The council passed separate motions to (1) increase in-town and out-of-town sewer rates by 1.6% effective this December and (2) increase the regular property tax levy by 1%. Property owner’s tax would not increase by 1% because their rates are based on assessed values.
Fire sprinkler ordinance
River Mile 38 Brewery Co. owner Rex Czuba appeared at the town council meeting to present his case for repealing a fire sprinkler ordinance which requires the construction of new commercial buildings of 1,500 square feet or more to install automatic sprinkler systems. Estimates for installing a sprinkler system range between $20 - $90,000.
Washington state requires commercial spaces used for serving food and beverages to install automatic sprinkler systems if they exceed 5,000 square feet.

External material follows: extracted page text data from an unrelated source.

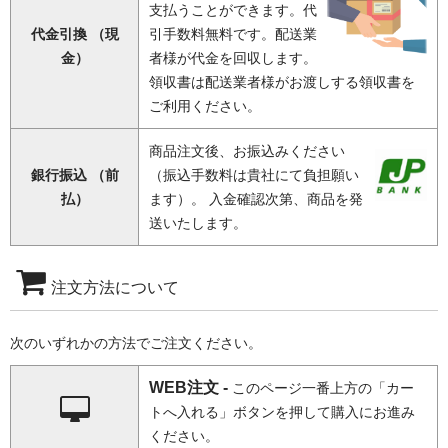
支払うことができます。代
代金引換 （現
引手数料無料です。配送業
金）
者様が代金を回収します。
領収書は配送業者様がお渡しする領収書を
ご利用ください。
商品注文後、お振込みください
銀行振込 （前
（振込手数料は貴社にて負担願い
払）
ます）。 入金確認次第、商品を発
送いたします。
注文方法について
次のいずれかの方法でご注文ください。
WEB注文 -
このページ一番上方の「カー
トへ入れる」ボタンを押して購入にお進み
ください。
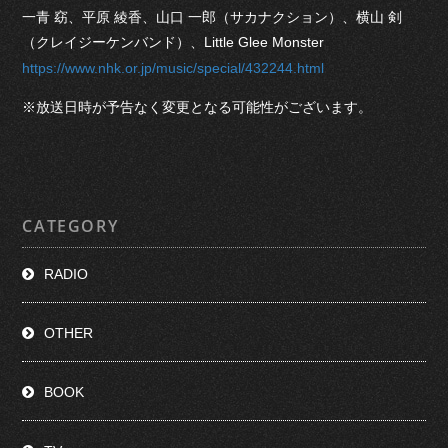
一青 窈、平原 綾香、山口 一郎（サカナクション）、横山 剣
（クレイジーケンバンド）、Little Glee Monster
https://www.nhk.or.jp/music/special/432244.html
※放送日時が予告なく変更となる可能性がございます。
CATEGORY
RADIO
OTHER
BOOK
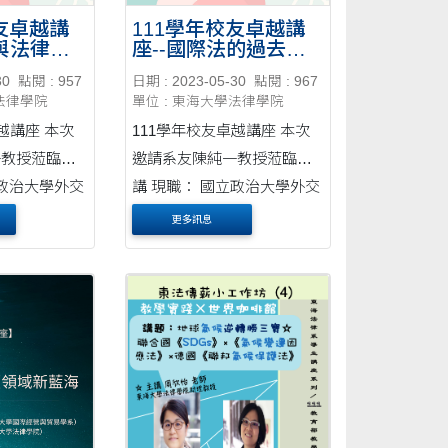
校友卓越講
111學年校友卓越講
法與法律人
座--國際法的過去與
-
未來 20230602
30
點閱 : 957
日期 : 2023-05-30
點閱 : 967
學法律學院
單位 : 東海大學法律學院
越講座 本次
111學年校友卓越講座 本次
一教授蒞臨演
邀請系友陳純一教授蒞臨演
立政治大學外交
講 現職： 國立政治大學外交
合聘教授 經
學系與法律學系合聘教授 經
更多訊息
大學特聘教授
歷： 國立政治大學特聘教授
創新國際學院
國立政治大學創新國際學院
大學司法學系
院長 國立台北大學司法學系
.
教授 中國文化....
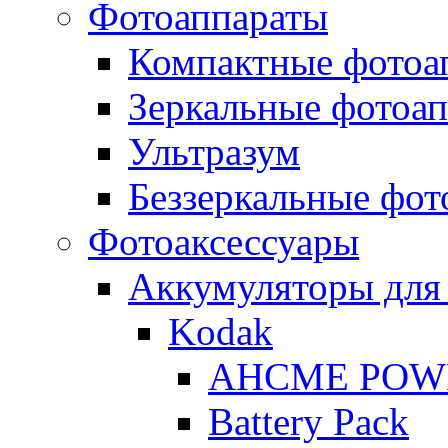
Фотоаппараты
Компактные фотоа
Зеркальные фотоа
Ультразум
Беззеркальные фот
Фотоаксессуары
Аккумуляторы для
Kodak
AHCME POW
Battery Pack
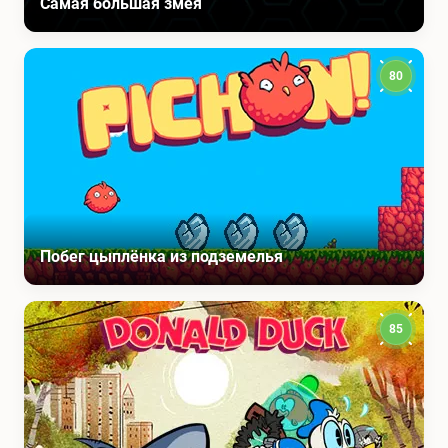
Самая большая змея
80
Побег цыплёнка из подземелья
85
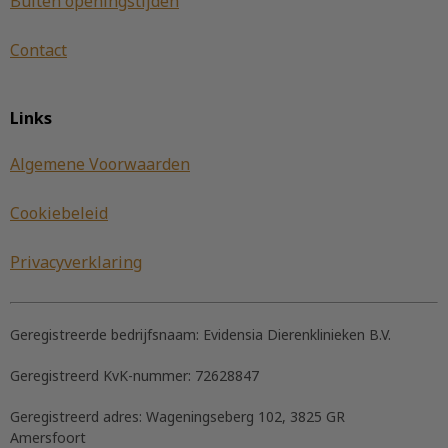
Buiten openingstijden
Contact
Links
Algemene Voorwaarden
Cookiebeleid
Privacyverklaring
Geregistreerde bedrijfsnaam:
Evidensia Dierenklinieken B.V.
Geregistreerd KvK-nummer:
72628847
Geregistreerd adres:
Wageningseberg 102, 3825 GR
Amersfoort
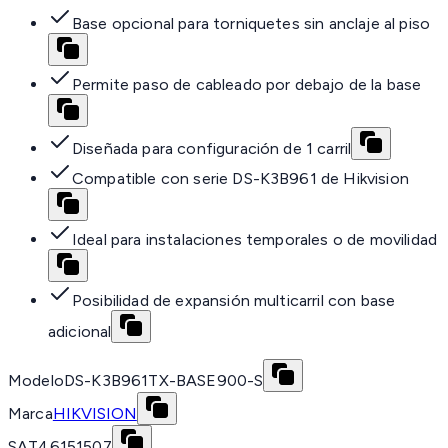
Base opcional para torniquetes sin anclaje al piso
Permite paso de cableado por debajo de la base
Diseñada para configuración de 1 carril
Compatible con serie DS-K3B961 de Hikvision
Ideal para instalaciones temporales o de movilidad
Posibilidad de expansión multicarril con base
adicional
Modelo
DS-K3B961TX-BASE900-S
Marca
HIKVISION
SAT
46151507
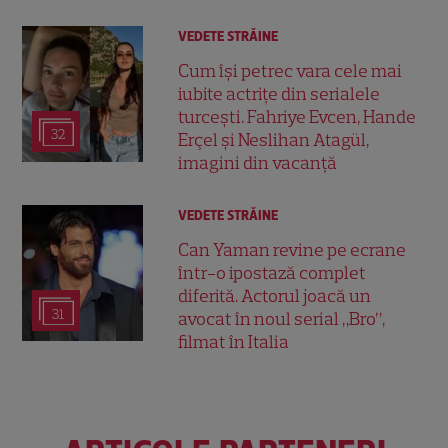
VEDETE STRĂINE
Cum își petrec vara cele mai
iubite actrițe din serialele
turcești. Fahriye Evcen, Hande
32
Erçel și Neslihan Atagül,
imagini din vacanță
VEDETE STRĂINE
Can Yaman revine pe ecrane
într-o ipostază complet
diferită. Actorul joacă un
31
avocat în noul serial „Bro”,
filmat în Italia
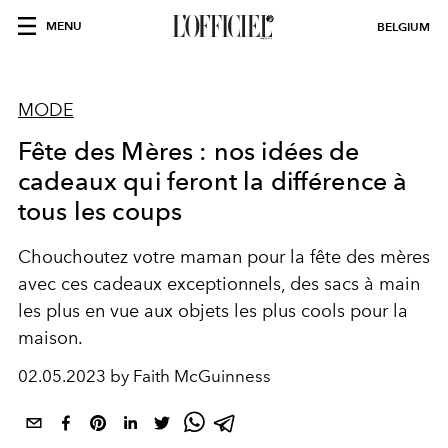
MENU
BELGIUM
MODE
Fête des Mères : nos idées de
cadeaux qui feront la différence à
tous les coups
Chouchoutez votre maman pour la fête des mères
avec ces cadeaux exceptionnels, des sacs à main
les plus en vue aux objets les plus cools pour la
maison.
02.05.2023 by Faith McGuinness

According to a letter from Czuba to the councilmembers, the River Mile 38 team is planning to construct a 2,400 square foot taproom and restaurant located in the southwest corner of the Elochoman Marina. The new facility would build upon the existing operation through additional employment opportunities, incentivising local tourism, and providing one of the only waterfront restaurants between Kalama and the coast.
Oh, and more beer.
“Given that we have outgrown our current capacity for both brewing and serving our customers, we have joined forces with the port to drive more economic development," he said. "We want to build something that the town can be proud of, to invest in the people and products that make Cathlamet a great place to work and live in.”

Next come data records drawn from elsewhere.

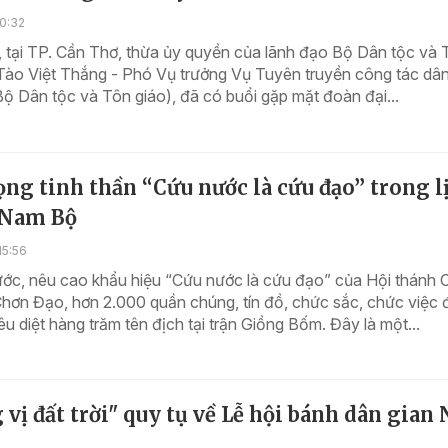
0:32
 tại TP. Cần Thơ, thừa ủy quyền của lãnh đạo Bộ Dân tộc và 
Tào Việt Thắng - Phó Vụ trưởng Vụ Tuyên truyền công tác dân
Bộ Dân tộc và Tôn giáo), đã có buổi gặp mặt đoàn đại...
ng tinh thần “Cứu nước là cứu đạo” trong l
 Nam Bộ
15:56
ước, nêu cao khẩu hiệu “Cứu nước là cứu đạo” của Hội thánh 
hơn Đạo, hơn 2.000 quần chúng, tín đồ, chức sắc, chức việc 
iêu diệt hàng trăm tên địch tại trận Giồng Bốm. Đây là một...
vị đất trời" quy tụ về Lễ hội bánh dân gian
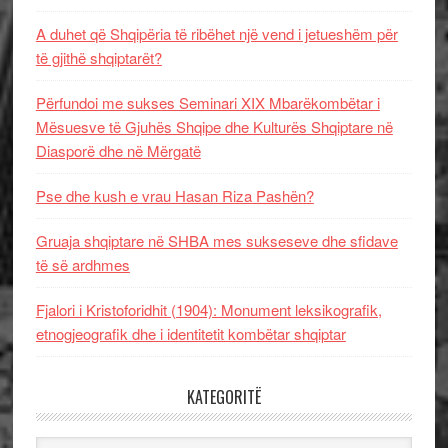
A duhet që Shqipëria të ribëhet një vend i jetueshëm për
të gjithë shqiptarët?
Përfundoi me sukses Seminari XIX Mbarëkombëtar i
Mësuesve të Gjuhës Shqipe dhe Kulturës Shqiptare në
Diasporë dhe në Mërgatë
Pse dhe kush e vrau Hasan Riza Pashën?
Gruaja shqiptare në SHBA mes sukseseve dhe sfidave
të së ardhmes
Fjalori i Kristoforidhit (1904): Monument leksikografik,
etnogjeografik dhe i identitetit kombëtar shqiptar
KATEGORITË
Kategoritë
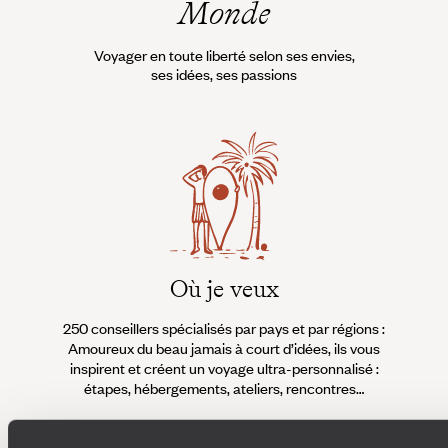
Monde
vue les plus incroyables, à
travers tout le pays. Les
conseillers Voyageurs vous
Voyager en toute liberté selon ses envies,
livrent ici leur sélection des plus
ses idées, ses passions
beaux spots de Norvège.
Où je veux
250 conseillers spécialisés par pays et par régions :
À 
Amoureux du beau jamais à court d’idées, ils vous
fran
inspirent et créent un voyage ultra-personnalisé :
suiven
étapes, hébergements, ateliers, rencontres…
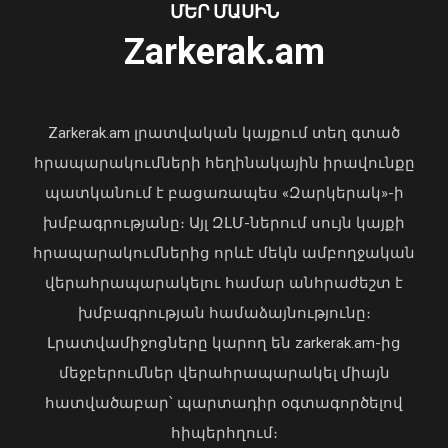
մահացել է․ ՆԳՆ
ՄԵՐ ՄԱՍԻՆ
06 Օգոստոս, 2026 23:14
Zarkerak.am
«Պարտվեցինք դաժան հիվանդության
դեմ ծանր պայքարում»․ կյանքից
հեռացել է Արսեն Ասլանյանը
Zarkerak.am լրատվական կայքում տեղ գտած
04 Օգոստոս, 2026 19:12
հրապարակումների հեղինակային իրավունքը
պատկանում է բացառապես «Զարկերակ»-ի
խմբագրությանը։ Այլ ԶԼՄ-ներում սույն կայքի
հրապարակումներից որևէ մեկն ամբողջական
վերահրապարակելու համար անհրաժեշտ է
խմբագրության համաձայնությունը։
Լրատվամիջոցները կարող են zarkerak.am-ից
Վահագն Խաչատուրյանն ընդունել է
մեջբերումներ վերահրապարակել միայն
Picsart ընկերության հիմնադիր և
հատվածաբար՝ պարտադիր օգտագործելով
գործադիր տնօրեն Հովհաննես
հիպերհղում։
Ավոյանին
Վարչապետ Փաշինյանն այցելել է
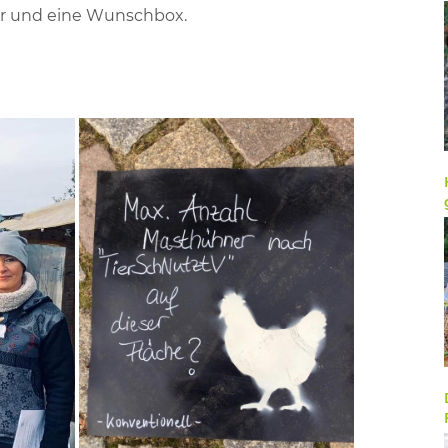
Bar und eine Wunschbox.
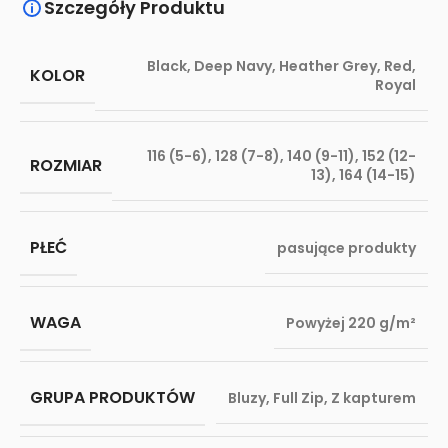
Szczegóły Produktu
Black
,
Deep Navy
,
Heather Grey
,
Red
,
KOLOR
Royal
116 (5-6)
,
128 (7-8)
,
140 (9-11)
,
152 (12-
ROZMIAR
13)
,
164 (14-15)
PŁEĆ
pasujące produkty
WAGA
Powyżej 220 g/m²
GRUPA PRODUKTÓW
Bluzy
,
Full Zip
,
Z kapturem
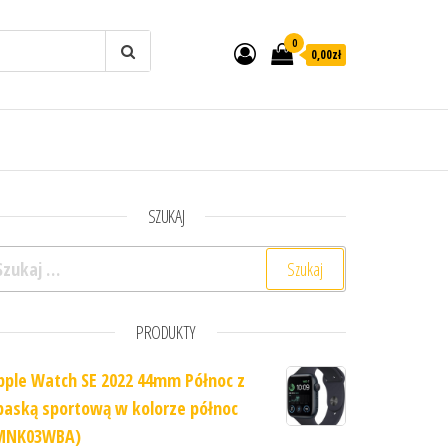
0
0,00zł
SZUKAJ
ukaj:
PRODUKTY
pple Watch SE 2022 44mm Północ z
paską sportową w kolorze północ
MNK03WBA)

Despite River Mile 38’s effort to bring more beer and tourism into town, the fire sprinkler ordinance and other potential fire hazards are barriers to even applying for a building permit. Fire Chief Vernon Barton agreed that the ordinance was on the restrictive side but said a complete overhaul wouldn’t be necessary.
“No matter what size the structure, you need fire protection. To just drop the ordinance would be a mistake, ” Barton cautioned.
The fire chief was asked to review Czuba’s plans for the new facility and produce an assessment which would be presented at the next council meeting. The presentation will help inform the town’s decision to accommodate the development.
Among the large number of virtual attendees were representatives who advised on River Mile 38’s new facility including Wahkiakum County Building Inspector Dave Hicks. He expressed a more real concern for downtown’s tightly packed buildings without sprinkler systems. He continued to highlight the many fire and safety conscious features of the proposed facility which he believed would supersede the need for an expensive sprinkler system.
“What we have is a metal container building that is isolated next to the river,” Hicks illustrated. “Why is Cathlamet restricting all new construction at 3,500 feet less than the rest of the world?”
Editor's note: corrections were made to this article on November 18th.